*Aim of the exercise*. Filter the lines below, keeping each one that holds "bold".

------ Dataset

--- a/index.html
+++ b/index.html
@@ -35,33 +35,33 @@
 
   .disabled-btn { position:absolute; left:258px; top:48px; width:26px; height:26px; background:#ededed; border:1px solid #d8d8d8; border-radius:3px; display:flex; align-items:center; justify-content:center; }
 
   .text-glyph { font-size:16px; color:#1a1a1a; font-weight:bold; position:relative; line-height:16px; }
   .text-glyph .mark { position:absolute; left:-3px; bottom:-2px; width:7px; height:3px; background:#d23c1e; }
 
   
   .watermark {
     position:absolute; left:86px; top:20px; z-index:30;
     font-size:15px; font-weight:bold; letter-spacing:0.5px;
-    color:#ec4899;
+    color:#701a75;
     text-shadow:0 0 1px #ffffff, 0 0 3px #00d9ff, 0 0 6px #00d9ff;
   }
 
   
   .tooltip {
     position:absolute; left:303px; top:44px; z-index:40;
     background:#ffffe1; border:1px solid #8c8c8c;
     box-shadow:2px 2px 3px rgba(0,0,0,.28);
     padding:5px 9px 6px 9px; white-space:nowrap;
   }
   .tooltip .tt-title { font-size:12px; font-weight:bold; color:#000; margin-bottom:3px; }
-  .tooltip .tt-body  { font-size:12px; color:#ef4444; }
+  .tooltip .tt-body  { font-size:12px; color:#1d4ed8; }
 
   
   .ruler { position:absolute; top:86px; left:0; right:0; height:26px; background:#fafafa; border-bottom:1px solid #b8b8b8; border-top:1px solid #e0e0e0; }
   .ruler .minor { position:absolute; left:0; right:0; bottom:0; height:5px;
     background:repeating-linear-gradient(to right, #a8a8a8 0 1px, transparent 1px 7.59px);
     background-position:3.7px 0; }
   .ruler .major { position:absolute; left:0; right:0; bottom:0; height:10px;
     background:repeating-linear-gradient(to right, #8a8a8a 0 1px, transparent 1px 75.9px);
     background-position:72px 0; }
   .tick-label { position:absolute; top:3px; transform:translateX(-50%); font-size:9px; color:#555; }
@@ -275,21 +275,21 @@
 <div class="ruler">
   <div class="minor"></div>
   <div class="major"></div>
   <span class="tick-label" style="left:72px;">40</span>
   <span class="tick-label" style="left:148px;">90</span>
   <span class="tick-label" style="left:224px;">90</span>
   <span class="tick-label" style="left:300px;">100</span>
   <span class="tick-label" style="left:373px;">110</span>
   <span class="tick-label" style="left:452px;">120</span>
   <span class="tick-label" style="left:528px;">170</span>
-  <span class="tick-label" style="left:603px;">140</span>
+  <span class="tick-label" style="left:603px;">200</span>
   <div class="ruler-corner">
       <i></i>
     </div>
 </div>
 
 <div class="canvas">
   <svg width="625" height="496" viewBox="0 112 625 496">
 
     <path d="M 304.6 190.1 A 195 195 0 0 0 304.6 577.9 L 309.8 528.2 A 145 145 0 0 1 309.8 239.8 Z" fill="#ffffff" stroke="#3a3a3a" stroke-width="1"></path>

------------
------ Dataset

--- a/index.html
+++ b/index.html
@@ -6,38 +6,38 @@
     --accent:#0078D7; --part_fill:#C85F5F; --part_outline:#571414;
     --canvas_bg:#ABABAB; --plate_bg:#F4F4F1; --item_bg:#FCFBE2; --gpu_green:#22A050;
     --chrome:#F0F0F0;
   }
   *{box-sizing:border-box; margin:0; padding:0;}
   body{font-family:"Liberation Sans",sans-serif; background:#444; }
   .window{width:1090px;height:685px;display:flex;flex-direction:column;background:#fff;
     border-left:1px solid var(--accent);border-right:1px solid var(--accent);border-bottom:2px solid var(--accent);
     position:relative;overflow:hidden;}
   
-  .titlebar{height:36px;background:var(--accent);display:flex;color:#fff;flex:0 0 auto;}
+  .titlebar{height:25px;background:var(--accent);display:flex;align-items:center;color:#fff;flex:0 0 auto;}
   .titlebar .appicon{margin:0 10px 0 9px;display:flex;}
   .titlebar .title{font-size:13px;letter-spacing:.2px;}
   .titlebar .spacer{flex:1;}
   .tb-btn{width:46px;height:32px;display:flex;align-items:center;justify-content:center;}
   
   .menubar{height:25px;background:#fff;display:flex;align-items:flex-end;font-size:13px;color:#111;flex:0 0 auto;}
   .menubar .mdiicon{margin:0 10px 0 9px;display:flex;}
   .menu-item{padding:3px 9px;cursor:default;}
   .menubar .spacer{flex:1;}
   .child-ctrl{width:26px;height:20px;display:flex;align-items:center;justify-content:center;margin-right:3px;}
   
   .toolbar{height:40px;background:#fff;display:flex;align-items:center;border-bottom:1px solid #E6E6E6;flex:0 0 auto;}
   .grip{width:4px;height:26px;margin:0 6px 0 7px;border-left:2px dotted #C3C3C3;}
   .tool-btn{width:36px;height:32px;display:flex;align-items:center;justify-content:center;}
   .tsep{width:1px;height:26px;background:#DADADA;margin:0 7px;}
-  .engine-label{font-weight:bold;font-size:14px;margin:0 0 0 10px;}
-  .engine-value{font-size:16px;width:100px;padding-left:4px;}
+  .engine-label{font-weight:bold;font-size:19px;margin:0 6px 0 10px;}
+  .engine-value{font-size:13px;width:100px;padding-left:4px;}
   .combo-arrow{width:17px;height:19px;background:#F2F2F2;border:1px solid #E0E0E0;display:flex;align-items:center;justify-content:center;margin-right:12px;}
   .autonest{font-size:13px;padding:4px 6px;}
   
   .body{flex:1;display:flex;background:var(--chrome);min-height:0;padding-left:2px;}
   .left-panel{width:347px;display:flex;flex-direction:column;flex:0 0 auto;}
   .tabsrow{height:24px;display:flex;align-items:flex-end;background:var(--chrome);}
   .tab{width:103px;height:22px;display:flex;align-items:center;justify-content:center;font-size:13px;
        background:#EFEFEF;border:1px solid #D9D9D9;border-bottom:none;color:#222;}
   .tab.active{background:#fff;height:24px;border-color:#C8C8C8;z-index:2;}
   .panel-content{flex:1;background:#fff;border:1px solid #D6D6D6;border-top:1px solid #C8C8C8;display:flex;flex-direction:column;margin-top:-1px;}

------------

*Answer box*.
   .text-glyph { font-size:16px; color:#1a1a1a; font-weight:bold; position:relative; line-height:16px; }
     font-size:15px; font-weight:bold; letter-spacing:0.5px;
   .tooltip .tt-title { font-size:12px; font-weight:bold; color:#000; margin-bottom:3px; }
-  .engine-label{font-weight:bold;font-size:14px;margin:0 0 0 10px;}
+  .engine-label{font-weight:bold;font-size:19px;margin:0 6px 0 10px;}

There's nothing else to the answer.